◆ **Given entries**

BEGIN

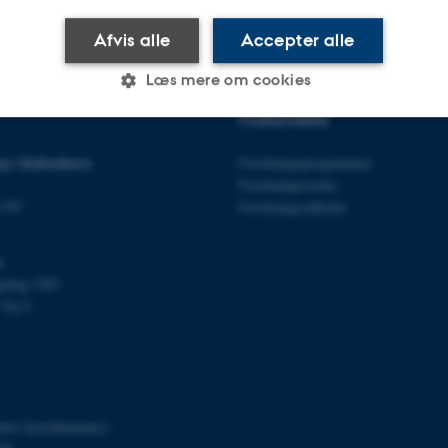
Afvis alle
Accepter alle
Læs mere om cookies
FORSKNING
Statistiske
Marketing
Funktionelle
p i København
Forskningsprogrammer
Forskningscentre
n NV
Forskningsenheder
es hjælper med at gøre hjemmesiden brugbar ved at aktiv
s
nktioner som navigation mm. Hjemmesiden kan ikke funge
gning 1483
Vej 4
Udbyder / Domæne
Udløb
Beskrivelse
30
Denne cookie sættes af
TYPO3 Association
minutter
TYPO3, og bruges til at 
.au.dk
itets hovednummer)
session, når en backend-
TYPO3 eller Frontend.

END

◆ **Job item**
Output exactly, and only, the lines running from the one that contains "p i København" through the last line of the entries above.

◆ **Solved problem**
p i København
Forskningsprogrammer
Forskningscentre
n NV
Forskningsenheder
es hjælper med at gøre hjemmesiden brugbar ved at aktiv
s
nktioner som navigation mm. Hjemmesiden kan ikke funge
gning 1483
Vej 4
Udbyder / Domæne
Udløb
Beskrivelse
30
Denne cookie sættes af
TYPO3 Association
minutter
TYPO3, og bruges til at 
.au.dk
itets hovednummer)
session, når en backend-
TYPO3 eller Frontend.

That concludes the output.